WHAT NEEDS TO BE DONE
Transcribe exactly the line containing "de l’Ukraine par la Russie en février" and the remaining lines of the listing below, through the very last.

ENTRIES SHOWN
============

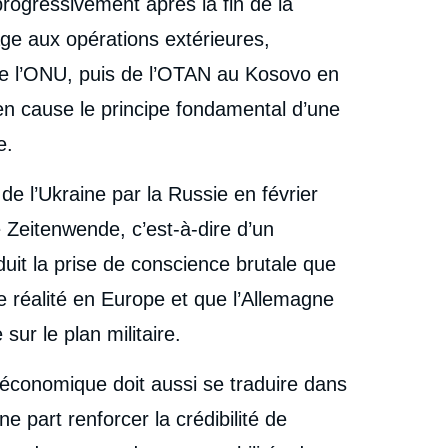
ogressivement après la fin de la
age aux opérations extérieures,
e l’ONU, puis de l’OTAN au Kosovo en
en cause le principe fondamental d’une
e.
 de l’Ukraine par la Russie en février
 Zeitenwende, c’est-à-dire d’un
uit la prise de conscience brutale que
e réalité en Europe et que l’Allemagne
sur le plan militaire.
économique doit aussi se traduire dans
e part renforcer la crédibilité de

============

RESPONSE
 de l’Ukraine par la Russie en février
 Zeitenwende, c’est-à-dire d’un
uit la prise de conscience brutale que
e réalité en Europe et que l’Allemagne
sur le plan militaire.
économique doit aussi se traduire dans
e part renforcer la crédibilité de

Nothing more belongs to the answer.